A seize ans seulement, il vit un rêve éveillé. Mais il sait que son tournoi n’est pas fini. Il veut bien sûr aller encore plus loin. Son prochain adversaire sera le Polonais Martyn Pawelski, une sorte d’énigme pour lui.

Entretien…

Gilles Arnaud, vous êtes en demi-finale. Que ressentez-vous ?

C’est génial. Avant ce tournoi, j’avais dit à mes parents et à mon physio "ça fait longtemps que je pense que je peux faire une demi-finale à Roland-Garros". C’était encore un rêve, malgré tout. Et maintenant, cela devient réel. C’est incroyable, je ne peux rien dire d’autre.

Quand on est en demi-finale, on n’a pas le temps de se réjouir, parce que le prochain match doit être rejoué dès le lendemain…

J’essaye de profiter un peu maintenant. Mais très vite, il faudra se concentrer sur la demi-finale, parce que je ne connais pas du tout mon futur adversaire. Normalement, on se connaît tous très bien. Celui-ci, j’ai déjà entendu son nom, mais je ne sais pas comment il joue. Je vais aller regarder ses statistiques.

Il y a un joueur que vous connaissiez mieux, c’est le numéro un mondial, Bruno Kuzuhara, que vous avez battu au tour précédent. Battre le numéro un mondial signifie-t-il la même chose que chez les grands ?

C’est différent. Mais il avait gagné l’Open d’Australie, et moi j’avais perdu au deuxième tour. Et je trouvais qu’il jouait vraiment très bien. Je me suis demandé ce qu’il faisait bien, ce que je pouvais faire pour m’améliorer, ce que je pouvais apprendre de son jeu. Le jouer maintenant, et le battre en sauvant trois balles de match, c’est incroyable. Et gagner mon quart de finale le lendemain, c’est encore mieux.

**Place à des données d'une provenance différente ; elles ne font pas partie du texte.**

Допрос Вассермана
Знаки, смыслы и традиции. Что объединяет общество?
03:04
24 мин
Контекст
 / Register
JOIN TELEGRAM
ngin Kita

Vous arrivez à vous étonner vous-même ?

Je ne veux pas dire cela. Je joue match par match. La semaine prochaine, il y aura un autre tournoi. Mais j’essaye de profiter le plus possible de celui-ci.

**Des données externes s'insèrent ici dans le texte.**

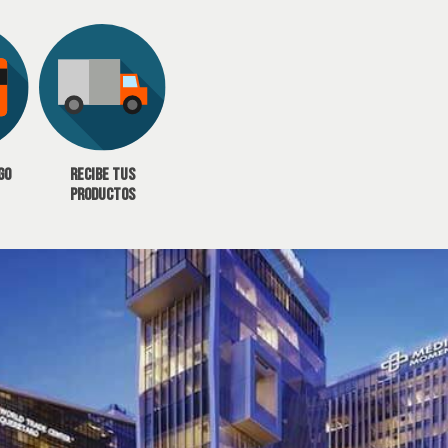
go
Recibe tus
productos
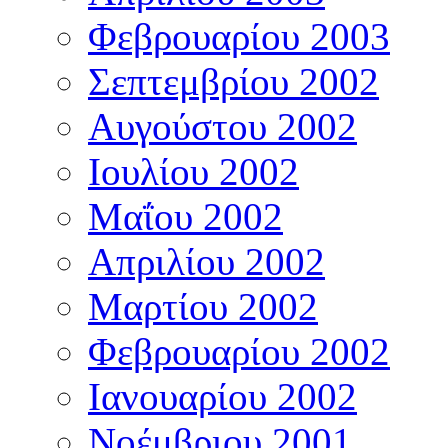
Φεβρουαρίου 2003
Σεπτεμβρίου 2002
Αυγούστου 2002
Ιουλίου 2002
Μαΐου 2002
Απριλίου 2002
Μαρτίου 2002
Φεβρουαρίου 2002
Ιανουαρίου 2002
Νοέμβριου 2001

Avez-vous l’impression d’être en train d’apprendre beaucoup de choses, pour la suite de votre carrière ?

Oui, l’expérience que je prends ici est énorme. Les joueurs sont différents. Hier, mon adversaire faisait beaucoup d’échanges, et aujourd’hui, il tapait un peu sur tout. Ce sont des jeux différents. Et quand je serai professionnel, je rencontrerai aussi des adversaires qui ont des jeux différents.

Et puis, vous êtes en train d’apprendre à gérer les moments importants…

J’arrive à bien gérer la pression, parce que j’ai des routines, et cela me calme. Je ressentais plus de stress au premier tour. Maintenant, tout ce qui m’arrive est du bonus. Je joue, je profite. Et je ne suis plus stressé, parce que mon tournoi est déjà super. Et j’essaye de faire de mon mieux pour le prochain tour.

Qu’appelez-vous des routines ?

Pendant le match, entre les points, il est très important pour moi de me calmer. Il ne faut pas que je regarde ce qui se passe sur les autres terrains, il faut que je reste dans mon match, que je reste concentré.